HOW TO COMPLETE THIS TASK: Can you reproduce the text of the listing below word for word, leaving the pictures out?

EXERCISE INPUT:
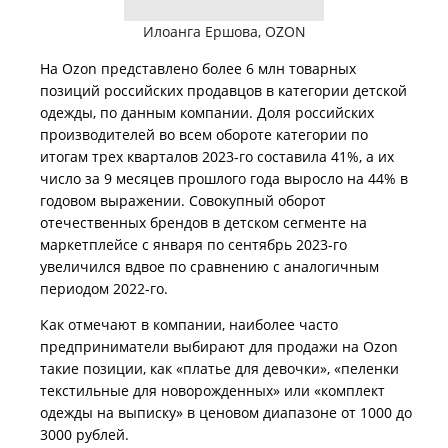
Илоанга Ершова, OZON
На Ozon представлено более 6 млн товарных
позиций российских продавцов в категории детской
одежды, по данным компании. Доля российских
производителей во всем обороте категории по
итогам трех кварталов 2023-го составила 41%, а их
число за 9 месяцев прошлого года выросло на 44% в
годовом выражении. Совокупный оборот
отечественных брендов в детском сегменте на
маркетплейсе с января по сентябрь 2023-го
увеличился вдвое по сравнению с аналогичным
периодом 2022-го.
Как отмечают в компании, наиболее часто
предприниматели выбирают для продажи на Ozon
такие позиции, как «платье для девочки», «пеленки
текстильные для новорожденных» или «комплект
одежды на выписку» в ценовом диапазоне от 1000 до
3000 рублей.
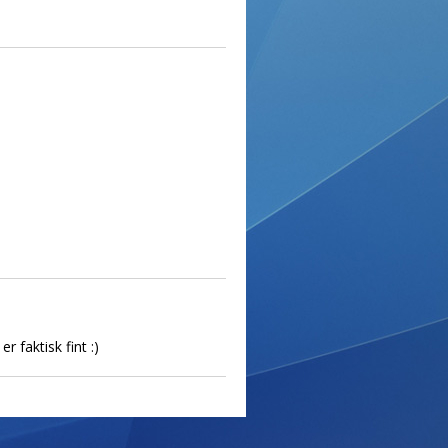
 faktisk fint :)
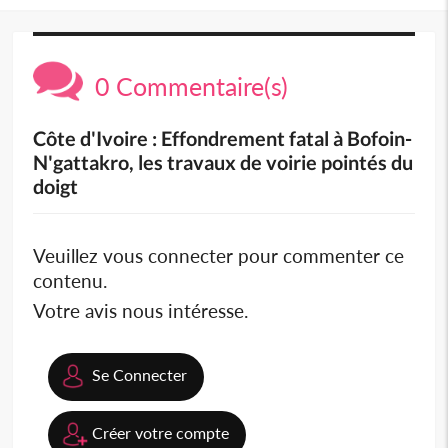
0 Commentaire(s)
Côte d'Ivoire : Effondrement fatal à Bofoin-
N'gattakro, les travaux de voirie pointés du
doigt
Veuillez vous connecter pour commenter ce
contenu.
Votre avis nous intéresse.
Se Connecter
Créer votre compte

RESPONSE AREA:
Илоанга Ершова, OZON
На Ozon представлено более 6 млн товарных
позиций российских продавцов в категории детской
одежды, по данным компании. Доля российских
производителей во всем обороте категории по
итогам трех кварталов 2023-го составила 41%, а их
число за 9 месяцев прошлого года выросло на 44% в
годовом выражении. Совокупный оборот
отечественных брендов в детском сегменте на
маркетплейсе с января по сентябрь 2023-го
увеличился вдвое по сравнению с аналогичным
периодом 2022-го.
Как отмечают в компании, наиболее часто
предприниматели выбирают для продажи на Ozon
такие позиции, как «платье для девочки», «пеленки
текстильные для новорожденных» или «комплект
одежды на выписку» в ценовом диапазоне от 1000 до
3000 рублей.
 faktisk fint :)
0 Commentaire(s)
Côte d'Ivoire : Effondrement fatal à Bofoin-
N'gattakro, les travaux de voirie pointés du
doigt
Veuillez vous connecter pour commenter ce
contenu.
Votre avis nous intéresse.
Se Connecter
Créer votre compte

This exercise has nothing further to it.